**WHAT THIS EXERCISE ASKS:**
1: Print the Erdogan article from "For seven years, with" to "crackdown on dissent.".
2: Carry on the article about Erdogan's move to restrict the internet in Turkey, starting after its last sentence.

==== DOCUMENT EXTRACT

Erdogan’s Next Target as He Restricts Turkey’s Democracy: The Internet
Erdogan’s Next Target as He Restricts Turkey’s Democracy:
The Internet
By CARLOTTA GALLMARCH 4, 2018
ISTANBUL — Having already brought Turkey’s mainstream
media to heel, and made considerable headway in rolling back Turkish democracy,
the government of President Recep Tayyip Erdogan has set its sights on a
seemingly innocuous target: a satellite television preacher named Adnan Oktar.
For seven years, with an unholy blend of the racy and the
religious, Mr. Oktar has presented his show daily via satellite, cable and the
internet, where he expounds on Islamic creationism, peace and love, often to a
studio audience of women in miniskirts and plunging necklines.
Religious conservatives in the government now say they
want to shut him down. But critics say that Mr. Oktar has become a convenient
trigger for the government to pursue wide-reaching restrictions on internet
content and broadcasters.
The real aim, they say, besides enforcing moral standards
on the likes of Mr. Oktar, is to close off a final refuge for the news media
and the political opposition as the government widens an already formidable
crackdown on dissent.

========
==== STORED ROWS

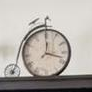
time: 12:17
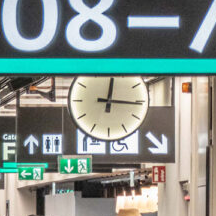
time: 12:16
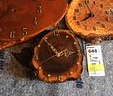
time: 10:41
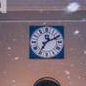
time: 7:10
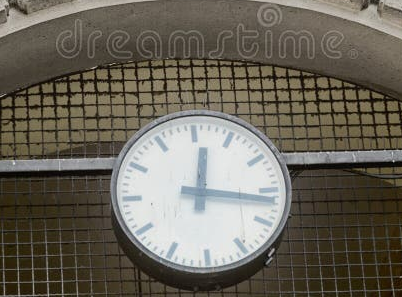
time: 12:16
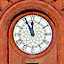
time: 11:55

========

**ANSWERS:**
1:
For seven years, with an unholy blend of the racy and the
religious, Mr. Oktar has presented his show daily via satellite, cable and the
internet, where he expounds on Islamic creationism, peace and love, often to a
studio audience of women in miniskirts and plunging necklines.
Religious conservatives in the government now say they
want to shut him down. But critics say that Mr. Oktar has become a convenient
trigger for the government to pursue wide-reaching restrictions on internet
content and broadcasters.
The real aim, they say, besides enforcing moral standards
on the likes of Mr. Oktar, is to close off a final refuge for the news media
and the political opposition as the government widens an already formidable
crackdown on dissent.

2:
Just three days after the government announced its
campaign against Mr. Oktar, it introduced an expansive set of new internet
restrictions that would affect millions of Turks who use the internet and
social media.
“With Master Adnan as an excuse, extensive censorship
coming for internet media,” one news website headline warned.
The draft law has passed the parliamentary commission
stage, and may go to a vote next week, legislators say.
Even before it is passed, outside authorities are raising
alarms. Harlem Désir, representative on freedom of the media at the
Organization for Security and Cooperation in Europe, urged legislators to
revise the bill, saying it restricted pluralism online and could be
incompatible with international conventions.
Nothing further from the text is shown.